Sözleşme kurallarından; 3096 sayılı Kanun'un 3. maddesi uyarınca görevli şirketin, hizmetin asıl sahibi bulunan Enerji ve Tabii Kaynaklar Bakanlığı'nın denetimine tabi olduğu, denetimler sonucu tespit edilen aksaklıkların giderilmesi için Bakanlık'ça şirkete uygun süre verilerek, aksaklıkların giderilmeye çalışılacağı, şirketin taahhüdünü sözleşme hükümlerine uygun olarak yerine getirmediğinin, sözleşmeye kısmen veya tamamen aykırı davrandığının, rehabilitasyon ve üretim faaliyetlerini aksattığının Bakanlık'ça tespit edilmesi halinde de, şirketin kusurlu olduğunun kabul edilerek, sözleşmenin 26(a) maddesindeki sürelerin uygulanacağı, idarenin aykırılıkların giderilmediğini saptaması halinde de imtiyaz sözleşmesini feshedilebileceği anlaşılmaktadır.
...
Davacılar tarafından Enerji ve Tabii Kaynaklar Bakanlığı'na 02.08.2005 tarihli dilekçeyle yapılan başvuruyla; Hazar Gölü'nün, Kültür ve Turizm Bakanlığı Diyarbakır Kültür ve Tabiat Varlıklarını Koruma Bölge Kurulu'nun 11.07.1991 tarih ve 856 sayılı kararıyla doğal sit alanı olarak ilan edildiği, Türkiye'nin 30.12.1993 tarihinde Sulak Alanlar (Ramsar) Sözleşmesi'ne taraf olduğu ve daha sonra sözleşmeye uygun yapılan çalışmalar sonucunda Hazar Gölü'nün uluslararası öneme sahip sulak alan (potansiyel Ramsar alanları) listesine alındığı belirtilerek, Hazar HES'leri işletmekle görevli şirketin, önerilen üretim programına uymadığının ve fazla üretim amacıyla gölden aşırı su çektiğinin ve sonuçta çevreye zarar verdiğinin adli yargıda yapılan tespit ile TÜBİTAK raporuyla sabit bulunduğu, Kültür ve Turizm Bakanlığı Diyarbakır Kültür ve Tabiat Varlıklarını Koruma Bölge Kurulu'nun 07.10.2004 tarih ve 34 sayılı kararıyla da; yapılmış olan tespitler ışığında Hazar Gölü'nün korunması için ilgili kurum ve kuruluşların duyarlı davranması gerektiğine de karar verildiği, belirtilen nedenlerle, imtiyaz sözleşmesinin tarafı olan görevli şirketin ağır kusurunun olması nedeniyle idarenin tek taraflı fesh etme yetkisinin bulunduğu, bu durumun idare açısından bir zorunluluk haline de geldiği belirtilerek, Bakanlık ile ? Elektrik Üretim İletim Dağıtım ve Tic. A.Ş. arasında imzalanan imtiyaz sözleşmesinin feshine karar verilmesi istenilmiş, bu istem Bakanlık tarafından cevap verilmemek suretiyle dava konusu işlemle zımnen reddedilmiştir.

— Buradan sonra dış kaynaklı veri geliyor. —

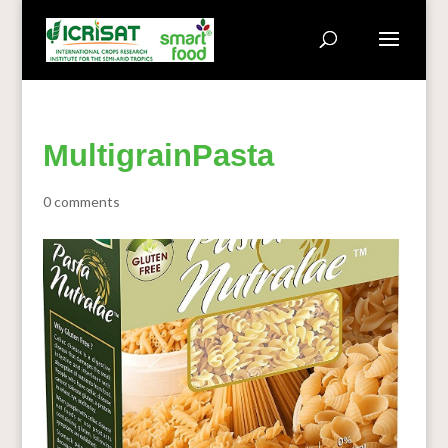
MultigrainPasta
0 comments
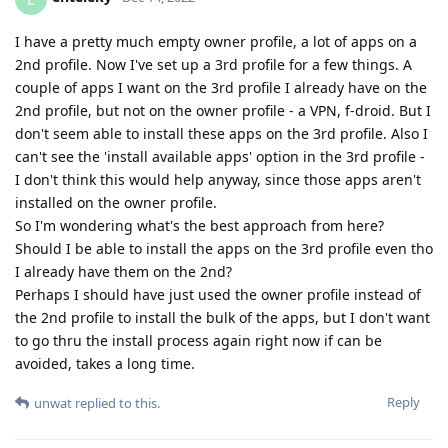
I have a pretty much empty owner profile, a lot of apps on a
2nd profile. Now I've set up a 3rd profile for a few things. A
couple of apps I want on the 3rd profile I already have on the
2nd profile, but not on the owner profile - a VPN, f-droid. But I
don't seem able to install these apps on the 3rd profile. Also I
can't see the 'install available apps' option in the 3rd profile -
I don't think this would help anyway, since those apps aren't
installed on the owner profile.
So I'm wondering what's the best approach from here?
Should I be able to install the apps on the 3rd profile even tho
I already have them on the 2nd?
Perhaps I should have just used the owner profile instead of
the 2nd profile to install the bulk of the apps, but I don't want
to go thru the install process again right now if can be
avoided, takes a long time.
Reply
unwat
replied to this.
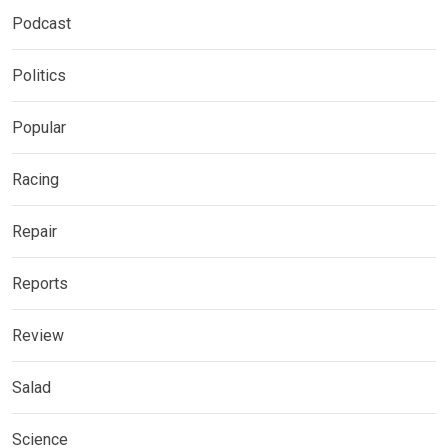
Podcast
Politics
Popular
Racing
Repair
Reports
Review
Salad
Science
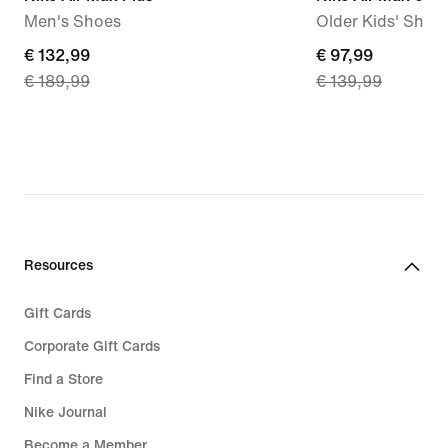
Men's Shoes
Older Kids' Shoe
current
€ 132,99
current
€ 97,99
€ 189,99
€ 139,99
price
price
€
€
132,99,
97,99,
original
original
price
price
€
€
189,99
139,99
Resources
Gift Cards
Corporate Gift Cards
Find a Store
Nike Journal
Become a Member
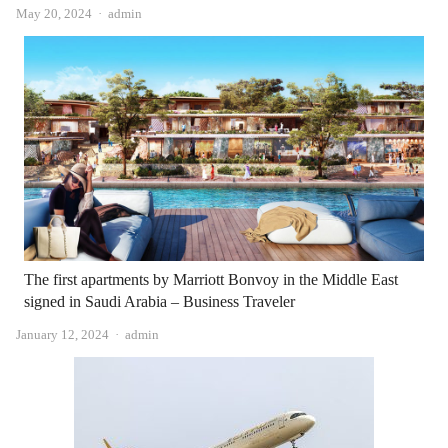
Author
May 20, 2024
admin
The first apartments by Marriott Bonvoy in the Middle East
signed in Saudi Arabia – Business Traveler
Author
January 12, 2024
admin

Bu durumda, DSİ tarafından hazırlanan ve "Hazar Gölü I-II HES Durum Tespit Raporu" ile Hazar Gölü'nün rehabilitasyonu ve yeni su kaynaklarının oluşturulamaması açısından saptandığı belirtilen hususların davalı Enerji ve Tabii Kaynaklar Bakanlığı'nın 17.08.2004 tarih ve 2839 sayılı işlemiyle görevli şirkete bildirilmesine, bu bildirim işleminde ayrıca raporda belirtilen eksikliklerin giderilmesinin istenilmesine ve imtiyaz sözleşmesinin "Şirket Kusuru Nedeniyle Fesih" hükmünü düzenleyen 26. maddesinin (a) bendi uyarınca da 45 gün süre verilerek görevli şirketin uyarılmasına karşın, dava dosyasına imtiyaz sözleşmesinin 26(a) maddesine dayalı olarak bir işlem tesis edildiğine ilişkin bir bildirim sunulmadığı gibi saptandığı belirtilen eksikliklerin 45 gün içinde görevli şirket tarafından yerine getirilip getirilmediği ve sonunda ne tür bir karar alındığı bilinmemekle birlikte, davacı tarafından idareye sunulan tespitlerle görevli şirketin çevreye zarar verdiği iddiası ve bu iddiaya dayalı olarak imtiyaz sözleşmesinin feshine karar verilmesinin istenilmesi karşısında, idarenin saptandığı belirtilen olumsuzlukların görevli şirketin kusuru nedeniyle yaşanıp yaşanmadığının araştırılması, bu araştırmanın imtiyaz sözleşmesindeki öngörülen denetim ve yaptırım hükümleri uyarınca yerine getirilmesi gerekirken, istemin cevap verilmemek suretiyle reddinde hukuka uyarlık bulunmamaktadır.
Diğer yandan, davacılar tarafından aynı gerekçelerle DSİ'ye başvurarak, DSİ ile görevli şirket arasında imzalanan "Hazar I-II Hidroelektrik Santrallarının Su Kullanımına İlişkin İşletme Esasları Hakkında Anlaşma"nın feshedilmesi istenilmiştir. Feshi talep edilen sözleşme, imtiyaz sözleşmesinin 21. maddesi uyarınca imzalandığından, Bakanlık ile görevli şirket arasında imzalanan imtiyaz sözleşmesi yürürlükte kaldığı sürece DSİ ile şirket arasında imzalanan su kullanım anlaşmasının feshedilemeyeceği yönündeki dava konusu DSİ işleminde hukuka aykırılık görülmemiştir.